### ACTIVITY
Lines from the one containing "The [Arcus3D-C1 Cable" through the last one in the data below: write them out word for word, and only them.
Start of MATERIAL SUPPLIED
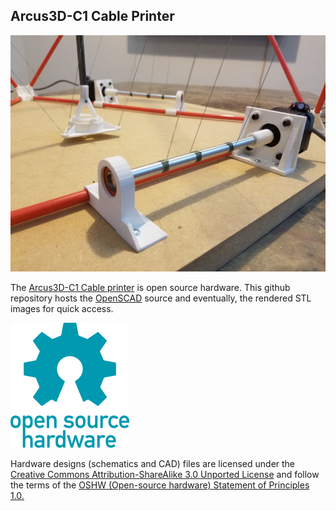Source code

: ## Arcus3D-C1 Cable Printer

![printer.jpg](printer.jpg)

The [Arcus3D-C1 Cable printer](https://hackaday.io/project/26938) is open source hardware. This github repository hosts the [OpenSCAD](http://www.openscad.org) source and eventually, the rendered STL images for quick access.

![oshw-logo-200-px.png](oshw-logo-200-px.png)

Hardware designs (schematics and CAD) files are licensed under the [Creative Commons Attribution-ShareAlike 3.0 Unported License](http://creativecommons.org/licenses/by-sa/3.0/) and follow the terms of the [OSHW (Open-source hardware) Statement of Principles 1.0.](http://freedomdefined.org/OSHW)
End of MATERIAL SUPPLIED
### TASK RESULT
The [Arcus3D-C1 Cable printer](https://hackaday.io/project/26938) is open source hardware. This github repository hosts the [OpenSCAD](http://www.openscad.org) source and eventually, the rendered STL images for quick access.

![oshw-logo-200-px.png](oshw-logo-200-px.png)

Hardware designs (schematics and CAD) files are licensed under the [Creative Commons Attribution-ShareAlike 3.0 Unported License](http://creativecommons.org/licenses/by-sa/3.0/) and follow the terms of the [OSHW (Open-source hardware) Statement of Principles 1.0.](http://freedomdefined.org/OSHW)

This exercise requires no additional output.